*About this task*
Go line by line through the data below and count those with the string "thuần". Give the number only.

(Stored items from a collection)
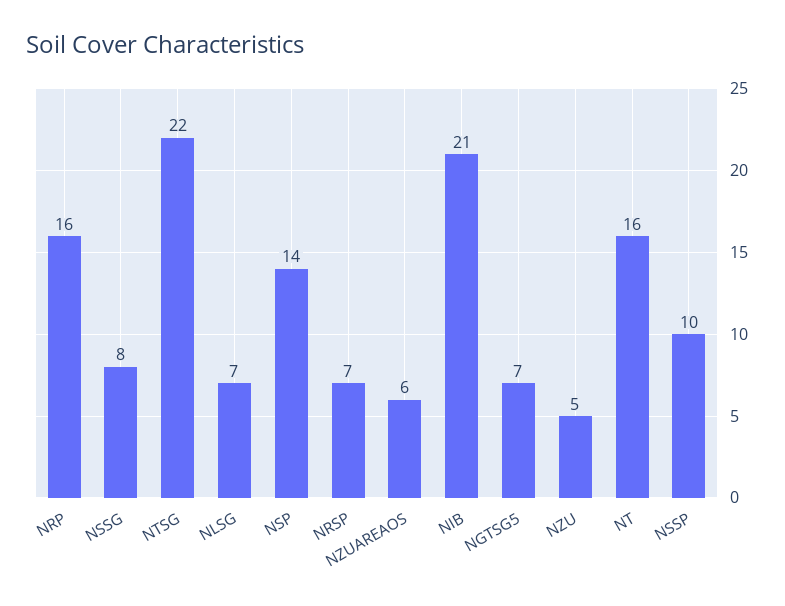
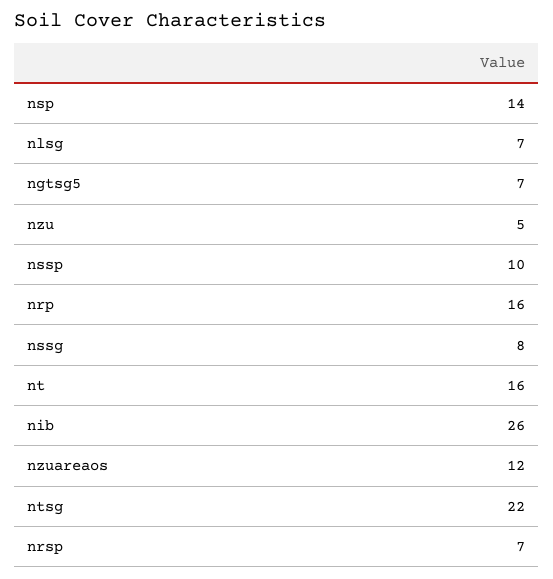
  {
    "NRP": 16,
    "NSSG": 8,
    "NTSG": 22,
    "NLSG": 7,
    "NSP": 14,
    "NRSP": 7,
-   "NZUAREAOS": 6,
+   "NZUAREAOS": 12,
-   "NIB": 21,
+   "NIB": 26,
    "NGTSG5": 7,
    "NZU": 5,
    "NT": 16,
    "NSSP": 10
  }

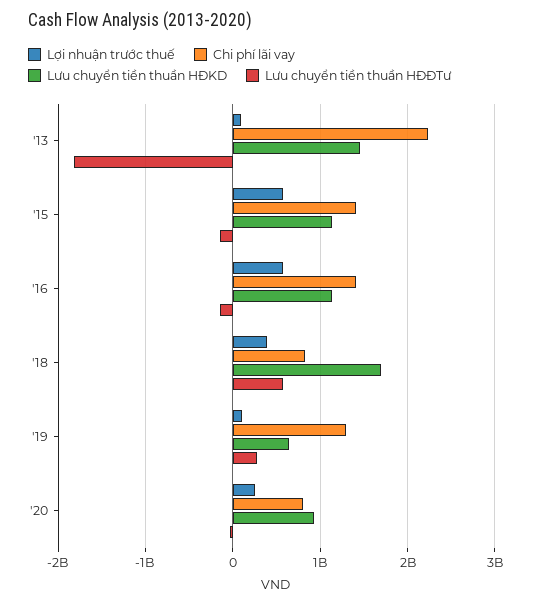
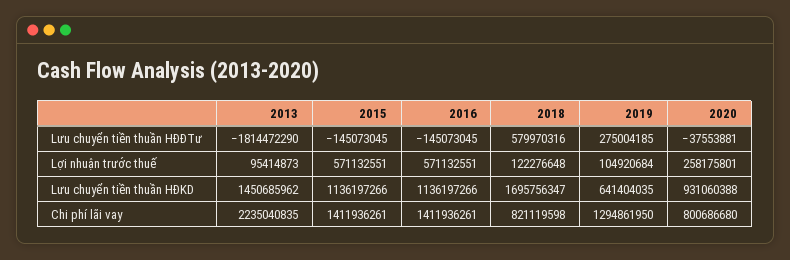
  {
    "Lợi nhuận trước thuế": {
      "'13": 95414873,
      "'15": 571132551,
      "'16": 571132551,
-     "'18": 400000000,
+     "'18": 122276648,
      "'19": 104920684,
      "'20": 258175801
    },
    "Chi phí lãi vay": {
      "'13": 2235040835,
      "'15": 1411936261,
      "'16": 1411936261,
      "'18": 821119598,
      "'19": 1294861950,
      "'20": 800686680
    },
    "Lưu chuyển tiền thuần HĐKD": {
      "'13": 1450685962,
      "'15": 1136197266,
      "'16": 1136197266,
      "'18": 1695756347,
      "'19": 641404035,
      "'20": 931060388
    },
    "Lưu chuyển tiền thuần HĐĐTư": {
      "'13": -1814472290,
      "'15": -145073045,
      "'16": -145073045,
      "'18": 579970316,
      "'19": 275004185,
      "'20": -37553881
    }
  }

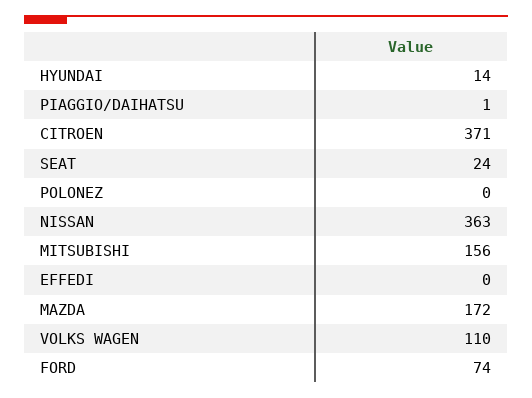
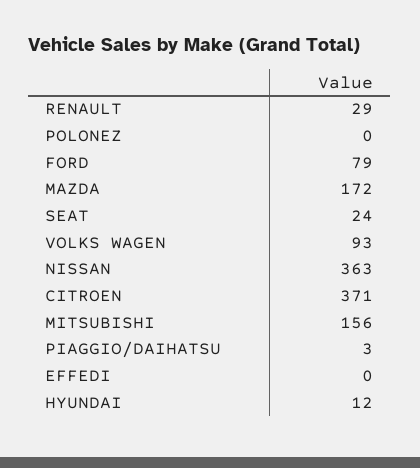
  {
-   "HYUNDAI": 14,
+   "HYUNDAI": 12,
-   "PIAGGIO/DAIHATSU": 1,
+   "PIAGGIO/DAIHATSU": 3,
    "CITROEN": 371,
    "SEAT": 24,
    "POLONEZ": 0,
    "NISSAN": 363,
    "MITSUBISHI": 156,
    "EFFEDI": 0,
    "MAZDA": 172,
-   "VOLKS WAGEN": 110,
+   "VOLKS WAGEN": 93,
-   "FORD": 74
+   "FORD": 79,
+   "RENAULT": 29
  }

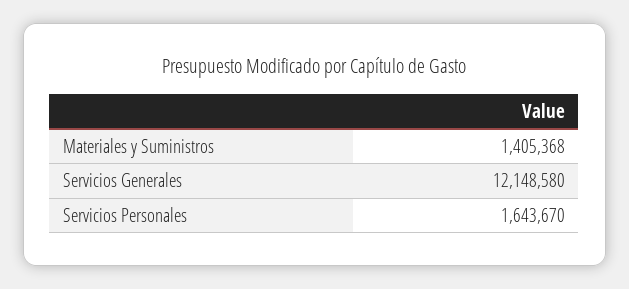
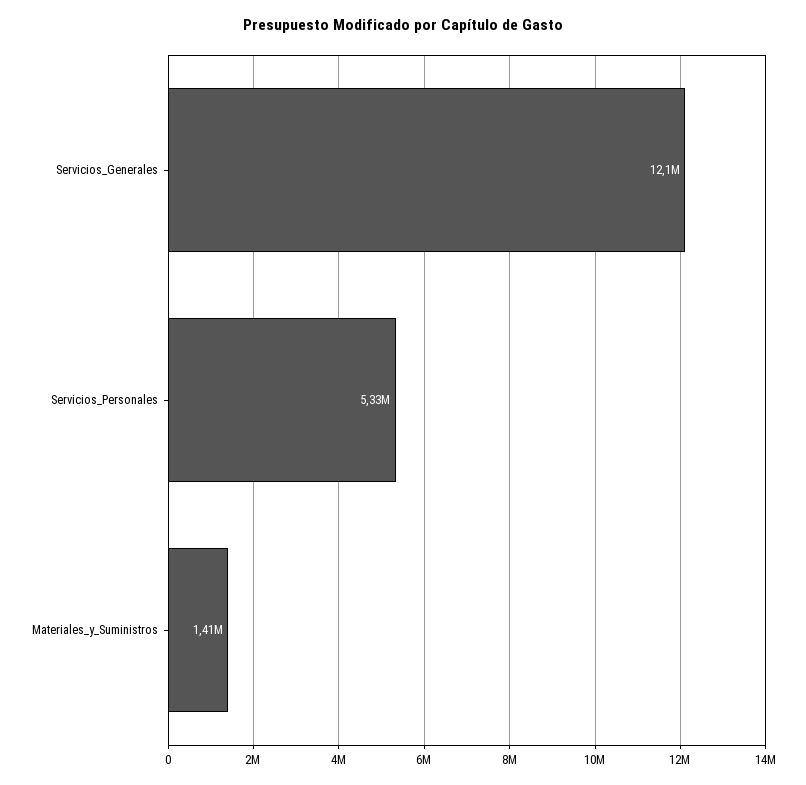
  {
    "Materiales y Suministros": 1405368,
    "Servicios Generales": 12148580,
-   "Servicios Personales": 1643670
+   "Servicios Personales": 5330000
  }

*Result*
2